Work task » Reproduce the full listing that appears beneath this instruction exactly.
*** Block opens ***
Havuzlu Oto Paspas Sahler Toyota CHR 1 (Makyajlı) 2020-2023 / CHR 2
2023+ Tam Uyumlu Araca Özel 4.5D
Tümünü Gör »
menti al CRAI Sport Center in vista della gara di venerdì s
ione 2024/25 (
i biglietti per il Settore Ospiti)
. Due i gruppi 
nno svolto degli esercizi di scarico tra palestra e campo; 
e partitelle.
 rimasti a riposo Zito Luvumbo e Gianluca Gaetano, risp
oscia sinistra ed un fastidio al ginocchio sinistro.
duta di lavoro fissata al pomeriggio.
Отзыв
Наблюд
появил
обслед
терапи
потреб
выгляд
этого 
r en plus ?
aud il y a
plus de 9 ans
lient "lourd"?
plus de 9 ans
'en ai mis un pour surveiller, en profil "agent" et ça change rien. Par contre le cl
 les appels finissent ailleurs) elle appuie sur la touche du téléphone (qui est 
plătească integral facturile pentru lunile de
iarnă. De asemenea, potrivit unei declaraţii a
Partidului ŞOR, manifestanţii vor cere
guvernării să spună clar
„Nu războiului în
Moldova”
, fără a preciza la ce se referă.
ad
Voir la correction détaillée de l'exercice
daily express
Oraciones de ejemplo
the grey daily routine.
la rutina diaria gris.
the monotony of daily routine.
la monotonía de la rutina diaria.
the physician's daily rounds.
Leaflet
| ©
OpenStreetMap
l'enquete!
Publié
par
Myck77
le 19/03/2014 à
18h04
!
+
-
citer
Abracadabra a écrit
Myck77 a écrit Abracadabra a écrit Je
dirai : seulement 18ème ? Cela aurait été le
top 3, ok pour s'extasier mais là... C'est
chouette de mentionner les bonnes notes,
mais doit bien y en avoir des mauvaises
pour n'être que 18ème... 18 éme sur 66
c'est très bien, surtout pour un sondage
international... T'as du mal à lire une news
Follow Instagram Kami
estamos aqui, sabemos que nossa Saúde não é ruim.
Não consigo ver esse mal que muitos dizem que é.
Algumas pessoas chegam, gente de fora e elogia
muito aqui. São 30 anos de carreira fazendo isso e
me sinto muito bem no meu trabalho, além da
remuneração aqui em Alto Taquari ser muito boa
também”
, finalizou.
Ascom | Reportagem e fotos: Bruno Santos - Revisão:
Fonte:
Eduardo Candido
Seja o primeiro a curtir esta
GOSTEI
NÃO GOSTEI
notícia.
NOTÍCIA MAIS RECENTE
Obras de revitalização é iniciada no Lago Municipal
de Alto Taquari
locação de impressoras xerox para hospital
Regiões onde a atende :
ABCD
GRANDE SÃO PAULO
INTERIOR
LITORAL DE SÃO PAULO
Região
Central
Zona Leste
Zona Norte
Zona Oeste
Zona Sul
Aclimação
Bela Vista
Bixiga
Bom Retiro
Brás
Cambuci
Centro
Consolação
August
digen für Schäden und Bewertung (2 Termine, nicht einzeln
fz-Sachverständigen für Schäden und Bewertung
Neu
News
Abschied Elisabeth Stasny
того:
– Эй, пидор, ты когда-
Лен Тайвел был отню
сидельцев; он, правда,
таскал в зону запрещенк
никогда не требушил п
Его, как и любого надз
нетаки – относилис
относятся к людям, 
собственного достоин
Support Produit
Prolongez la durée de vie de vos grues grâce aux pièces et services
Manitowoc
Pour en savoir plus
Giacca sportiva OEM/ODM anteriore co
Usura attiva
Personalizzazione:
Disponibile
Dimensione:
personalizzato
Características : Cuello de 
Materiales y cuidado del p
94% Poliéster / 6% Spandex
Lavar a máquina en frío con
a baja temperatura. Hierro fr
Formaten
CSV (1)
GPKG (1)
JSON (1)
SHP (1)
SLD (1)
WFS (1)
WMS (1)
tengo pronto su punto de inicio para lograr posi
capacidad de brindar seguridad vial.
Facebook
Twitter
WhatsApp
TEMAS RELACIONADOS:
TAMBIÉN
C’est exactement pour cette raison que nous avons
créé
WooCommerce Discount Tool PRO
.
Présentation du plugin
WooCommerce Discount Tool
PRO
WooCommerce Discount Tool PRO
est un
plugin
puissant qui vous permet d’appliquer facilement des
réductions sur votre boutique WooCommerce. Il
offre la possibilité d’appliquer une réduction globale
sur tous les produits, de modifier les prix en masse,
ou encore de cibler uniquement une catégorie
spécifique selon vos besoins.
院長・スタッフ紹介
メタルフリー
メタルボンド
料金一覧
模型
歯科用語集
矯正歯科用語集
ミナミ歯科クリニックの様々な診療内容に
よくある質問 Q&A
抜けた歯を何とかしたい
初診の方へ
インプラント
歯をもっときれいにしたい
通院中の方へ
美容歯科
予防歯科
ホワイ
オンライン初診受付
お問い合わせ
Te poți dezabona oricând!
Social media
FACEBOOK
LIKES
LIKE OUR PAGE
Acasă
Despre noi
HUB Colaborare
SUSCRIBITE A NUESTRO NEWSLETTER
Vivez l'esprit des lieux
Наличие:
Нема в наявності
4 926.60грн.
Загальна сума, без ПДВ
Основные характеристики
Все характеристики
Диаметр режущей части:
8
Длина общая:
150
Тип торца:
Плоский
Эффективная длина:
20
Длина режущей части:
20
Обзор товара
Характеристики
*** Block closes ***
Exercise result »
Havuzlu Oto Paspas Sahler Toyota CHR 1 (Makyajlı) 2020-2023 / CHR 2
2023+ Tam Uyumlu Araca Özel 4.5D
Tümünü Gör »
menti al CRAI Sport Center in vista della gara di venerdì s
ione 2024/25 (
i biglietti per il Settore Ospiti)
. Due i gruppi 
nno svolto degli esercizi di scarico tra palestra e campo; 
e partitelle.
 rimasti a riposo Zito Luvumbo e Gianluca Gaetano, risp
oscia sinistra ed un fastidio al ginocchio sinistro.
duta di lavoro fissata al pomeriggio.
Отзыв
Наблюд
появил
обслед
терапи
потреб
выгляд
этого 
r en plus ?
aud il y a
plus de 9 ans
lient "lourd"?
plus de 9 ans
'en ai mis un pour surveiller, en profil "agent" et ça change rien. Par contre le cl
 les appels finissent ailleurs) elle appuie sur la touche du téléphone (qui est 
plătească integral facturile pentru lunile de
iarnă. De asemenea, potrivit unei declaraţii a
Partidului ŞOR, manifestanţii vor cere
guvernării să spună clar
„Nu războiului în
Moldova”
, fără a preciza la ce se referă.
ad
Voir la correction détaillée de l'exercice
daily express
Oraciones de ejemplo
the grey daily routine.
la rutina diaria gris.
the monotony of daily routine.
la monotonía de la rutina diaria.
the physician's daily rounds.
Leaflet
| ©
OpenStreetMap
l'enquete!
Publié
par
Myck77
le 19/03/2014 à
18h04
!
+
-
citer
Abracadabra a écrit
Myck77 a écrit Abracadabra a écrit Je
dirai : seulement 18ème ? Cela aurait été le
top 3, ok pour s'extasier mais là... C'est
chouette de mentionner les bonnes notes,
mais doit bien y en avoir des mauvaises
pour n'être que 18ème... 18 éme sur 66
c'est très bien, surtout pour un sondage
international... T'as du mal à lire une news
Follow Instagram Kami
estamos aqui, sabemos que nossa Saúde não é ruim.
Não consigo ver esse mal que muitos dizem que é.
Algumas pessoas chegam, gente de fora e elogia
muito aqui. São 30 anos de carreira fazendo isso e
me sinto muito bem no meu trabalho, além da
remuneração aqui em Alto Taquari ser muito boa
também”
, finalizou.
Ascom | Reportagem e fotos: Bruno Santos - Revisão:
Fonte:
Eduardo Candido
Seja o primeiro a curtir esta
GOSTEI
NÃO GOSTEI
notícia.
NOTÍCIA MAIS RECENTE
Obras de revitalização é iniciada no Lago Municipal
de Alto Taquari
locação de impressoras xerox para hospital
Regiões onde a atende :
ABCD
GRANDE SÃO PAULO
INTERIOR
LITORAL DE SÃO PAULO
Região
Central
Zona Leste
Zona Norte
Zona Oeste
Zona Sul
Aclimação
Bela Vista
Bixiga
Bom Retiro
Brás
Cambuci
Centro
Consolação
August
digen für Schäden und Bewertung (2 Termine, nicht einzeln
fz-Sachverständigen für Schäden und Bewertung
Neu
News
Abschied Elisabeth Stasny
того:
– Эй, пидор, ты когда-
Лен Тайвел был отню
сидельцев; он, правда,
таскал в зону запрещенк
никогда не требушил п
Его, как и любого надз
нетаки – относилис
относятся к людям, 
собственного достоин
Support Produit
Prolongez la durée de vie de vos grues grâce aux pièces et services
Manitowoc
Pour en savoir plus
Giacca sportiva OEM/ODM anteriore co
Usura attiva
Personalizzazione:
Disponibile
Dimensione:
personalizzato
Características : Cuello de 
Materiales y cuidado del p
94% Poliéster / 6% Spandex
Lavar a máquina en frío con
a baja temperatura. Hierro fr
Formaten
CSV (1)
GPKG (1)
JSON (1)
SHP (1)
SLD (1)
WFS (1)
WMS (1)
tengo pronto su punto de inicio para lograr posi
capacidad de brindar seguridad vial.
Facebook
Twitter
WhatsApp
TEMAS RELACIONADOS:
TAMBIÉN
C’est exactement pour cette raison que nous avons
créé
WooCommerce Discount Tool PRO
.
Présentation du plugin
WooCommerce Discount Tool
PRO
WooCommerce Discount Tool PRO
est un
plugin
puissant qui vous permet d’appliquer facilement des
réductions sur votre boutique WooCommerce. Il
offre la possibilité d’appliquer une réduction globale
sur tous les produits, de modifier les prix en masse,
ou encore de cibler uniquement une catégorie
spécifique selon vos besoins.
院長・スタッフ紹介
メタルフリー
メタルボンド
料金一覧
模型
歯科用語集
矯正歯科用語集
ミナミ歯科クリニックの様々な診療内容に
よくある質問 Q&A
抜けた歯を何とかしたい
初診の方へ
インプラント
歯をもっときれいにしたい
通院中の方へ
美容歯科
予防歯科
ホワイ
オンライン初診受付
お問い合わせ
Te poți dezabona oricând!
Social media
FACEBOOK
LIKES
LIKE OUR PAGE
Acasă
Despre noi
HUB Colaborare
SUSCRIBITE A NUESTRO NEWSLETTER
Vivez l'esprit des lieux
Наличие:
Нема в наявності
4 926.60грн.
Загальна сума, без ПДВ
Основные характеристики
Все характеристики
Диаметр режущей части:
8
Длина общая:
150
Тип торца:
Плоский
Эффективная длина:
20
Длина режущей части:
20
Обзор товара
Характеристики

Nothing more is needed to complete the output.